### Source text
Objects of Delight
When you make things small, special things happen
In this work I shed new light on the phenomenon of miniaturisation
Decorative miniature objects played increasing roles in the lives of people from the late eighteenth century onwards. My study locates and examines these ornamental miniatures, important examples of mass-produced bric-à-brac, in the homes of nineteenth-century "industrious classes", in order to learn what "special things" happened there and what these objects might reveal about people who lived in those contexts.
Mass-produced miniatures1, small-scale three-dimensional representations of full-sized, real and imagined, objects, were manufactured in large numbers in workshops and factories as minor products of the 'industrial revolution'. Despite their popularity at the time, they were referred to only occasionally by nineteenth-century commentators, and mentioned rarely in contemporary fiction and non-fiction. A few can be identified in paintings, engravings and photographs of unpretentious domestic interiors. Some have been discovered on archaeological sites around the industrialised world, while others survived to become familiar today as highly-valued, curated 'antiques' or 'collectibles'. Those that were less robust or less valued have, it seems, been "forgotten". Rarely highly regarded at the time by arbiters of taste, and equally rarely appreciated since by historians and archaeologists, mass-produced miniature objects are the principal elements of this study of material culture and of the importance of miniaturisation.
"Strange objects enough": miniature objects in working-class contexts
When nineteenth century social reformer Octavia Hill bustled into one poor woman's dark and dingy "underground kitchen" and offered her bright and cheerful alternative accommodation, she was taken aback to be rebuffed with the words "my bits of things won't look anything if you bring them to the light" (Hill 1875, 40). Such was the power of "bits of things" that even in the direst of circumstances, they meant something positive to their owners. This mysterious relationship between humans and prosaic objects is fascinating, and is important to investigate. It caught the attention of some observers at the time: "C.B.A.", writing in George Godwin’s magazine The Builder, tells us that "always to be found in the room of the poorest and humblest, are what are termed 'chimney ornaments'. Strange objects enough. What sort of pleasure or mental delight they can give it would be curious to inquire; they are never of the smallest possible use" (C.B.A. 1870, 402–403).

### Material provided
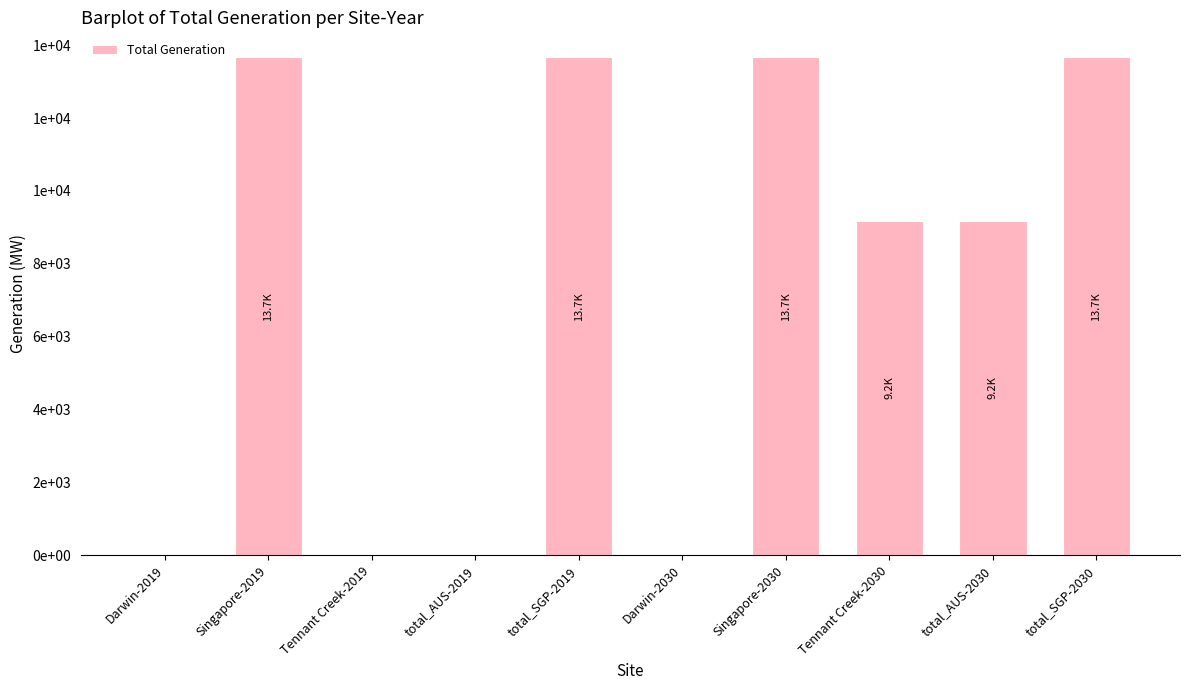

Reading left to right, transcribe all the data shown in this chart.

Darwin-2019=0.0	Singapore-2019=13667.3	Tennant Creek-2019=0.0	total_AUS-2019=0.0	total_SGP-2019=13667.3	Darwin-2030=0.0	Singapore-2030=13667.3	Tennant Creek-2030=9181.1	total_AUS-2030=9181.1	total_SGP-2030=13667.3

### Exercise details
Update the text on miniature objects by restating everything from "Objects of Delight" down to "in those contexts.", with "homes" replaced by "houses".

### Task solution
Objects of Delight
When you make things small, special things happen
In this work I shed new light on the phenomenon of miniaturisation
Decorative miniature objects played increasing roles in the lives of people from the late eighteenth century onwards. My study locates and examines these ornamental miniatures, important examples of mass-produced bric-à-brac, in the houses of nineteenth-century "industrious classes", in order to learn what "special things" happened there and what these objects might reveal about people who lived in those contexts.